WORK REQUIRED: The records below are to be retyped in full, without any alteration.

RECORDS FOR PROCESSING:
* * * * * * * * *
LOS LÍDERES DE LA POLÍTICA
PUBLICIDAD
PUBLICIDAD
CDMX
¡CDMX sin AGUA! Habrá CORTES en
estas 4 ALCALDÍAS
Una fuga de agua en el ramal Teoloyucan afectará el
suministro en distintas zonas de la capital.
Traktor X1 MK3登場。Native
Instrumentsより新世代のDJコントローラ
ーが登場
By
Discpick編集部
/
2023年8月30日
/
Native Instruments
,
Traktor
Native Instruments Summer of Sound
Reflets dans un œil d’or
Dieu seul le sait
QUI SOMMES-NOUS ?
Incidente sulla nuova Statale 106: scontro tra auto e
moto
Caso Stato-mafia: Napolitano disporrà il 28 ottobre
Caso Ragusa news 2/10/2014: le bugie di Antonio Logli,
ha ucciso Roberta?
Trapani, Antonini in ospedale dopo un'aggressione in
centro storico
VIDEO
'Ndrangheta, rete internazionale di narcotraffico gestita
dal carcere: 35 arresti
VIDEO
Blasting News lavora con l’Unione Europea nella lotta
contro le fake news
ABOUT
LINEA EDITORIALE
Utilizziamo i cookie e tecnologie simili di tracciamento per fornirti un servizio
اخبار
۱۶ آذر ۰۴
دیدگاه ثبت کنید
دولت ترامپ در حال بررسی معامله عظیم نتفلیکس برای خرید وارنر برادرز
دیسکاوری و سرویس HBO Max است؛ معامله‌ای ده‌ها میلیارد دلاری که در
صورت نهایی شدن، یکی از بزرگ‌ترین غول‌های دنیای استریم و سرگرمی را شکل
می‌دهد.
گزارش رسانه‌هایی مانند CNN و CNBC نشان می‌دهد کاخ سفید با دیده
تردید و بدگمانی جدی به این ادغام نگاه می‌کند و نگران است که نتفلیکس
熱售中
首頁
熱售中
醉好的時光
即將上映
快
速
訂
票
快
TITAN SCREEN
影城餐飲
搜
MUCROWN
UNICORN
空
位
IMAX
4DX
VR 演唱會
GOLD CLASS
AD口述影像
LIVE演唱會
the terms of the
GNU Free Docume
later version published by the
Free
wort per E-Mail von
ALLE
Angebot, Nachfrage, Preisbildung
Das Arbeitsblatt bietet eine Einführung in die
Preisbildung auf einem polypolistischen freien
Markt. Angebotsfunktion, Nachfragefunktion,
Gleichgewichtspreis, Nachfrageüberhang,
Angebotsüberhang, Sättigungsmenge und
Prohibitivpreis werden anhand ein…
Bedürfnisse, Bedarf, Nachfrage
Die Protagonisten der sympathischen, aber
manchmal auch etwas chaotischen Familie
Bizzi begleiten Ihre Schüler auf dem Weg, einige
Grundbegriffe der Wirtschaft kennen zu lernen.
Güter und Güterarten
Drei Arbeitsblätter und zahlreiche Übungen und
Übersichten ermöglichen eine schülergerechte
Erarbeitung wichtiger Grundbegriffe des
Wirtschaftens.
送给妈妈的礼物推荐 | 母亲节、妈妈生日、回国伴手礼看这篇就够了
* * * * * * * * *
RESPONSE BOX:
LOS LÍDERES DE LA POLÍTICA
PUBLICIDAD
PUBLICIDAD
CDMX
¡CDMX sin AGUA! Habrá CORTES en
estas 4 ALCALDÍAS
Una fuga de agua en el ramal Teoloyucan afectará el
suministro en distintas zonas de la capital.
Traktor X1 MK3登場。Native
Instrumentsより新世代のDJコントローラ
ーが登場
By
Discpick編集部
/
2023年8月30日
/
Native Instruments
,
Traktor
Native Instruments Summer of Sound
Reflets dans un œil d’or
Dieu seul le sait
QUI SOMMES-NOUS ?
Incidente sulla nuova Statale 106: scontro tra auto e
moto
Caso Stato-mafia: Napolitano disporrà il 28 ottobre
Caso Ragusa news 2/10/2014: le bugie di Antonio Logli,
ha ucciso Roberta?
Trapani, Antonini in ospedale dopo un'aggressione in
centro storico
VIDEO
'Ndrangheta, rete internazionale di narcotraffico gestita
dal carcere: 35 arresti
VIDEO
Blasting News lavora con l’Unione Europea nella lotta
contro le fake news
ABOUT
LINEA EDITORIALE
Utilizziamo i cookie e tecnologie simili di tracciamento per fornirti un servizio
اخبار
۱۶ آذر ۰۴
دیدگاه ثبت کنید
دولت ترامپ در حال بررسی معامله عظیم نتفلیکس برای خرید وارنر برادرز
دیسکاوری و سرویس HBO Max است؛ معامله‌ای ده‌ها میلیارد دلاری که در
صورت نهایی شدن، یکی از بزرگ‌ترین غول‌های دنیای استریم و سرگرمی را شکل
می‌دهد.
گزارش رسانه‌هایی مانند CNN و CNBC نشان می‌دهد کاخ سفید با دیده
تردید و بدگمانی جدی به این ادغام نگاه می‌کند و نگران است که نتفلیکس
熱售中
首頁
熱售中
醉好的時光
即將上映
快
速
訂
票
快
TITAN SCREEN
影城餐飲
搜
MUCROWN
UNICORN
空
位
IMAX
4DX
VR 演唱會
GOLD CLASS
AD口述影像
LIVE演唱會
the terms of the
GNU Free Docume
later version published by the
Free
wort per E-Mail von
ALLE
Angebot, Nachfrage, Preisbildung
Das Arbeitsblatt bietet eine Einführung in die
Preisbildung auf einem polypolistischen freien
Markt. Angebotsfunktion, Nachfragefunktion,
Gleichgewichtspreis, Nachfrageüberhang,
Angebotsüberhang, Sättigungsmenge und
Prohibitivpreis werden anhand ein…
Bedürfnisse, Bedarf, Nachfrage
Die Protagonisten der sympathischen, aber
manchmal auch etwas chaotischen Familie
Bizzi begleiten Ihre Schüler auf dem Weg, einige
Grundbegriffe der Wirtschaft kennen zu lernen.
Güter und Güterarten
Drei Arbeitsblätter und zahlreiche Übungen und
Übersichten ermöglichen eine schülergerechte
Erarbeitung wichtiger Grundbegriffe des
Wirtschaftens.
送给妈妈的礼物推荐 | 母亲节、妈妈生日、回国伴手礼看这篇就够了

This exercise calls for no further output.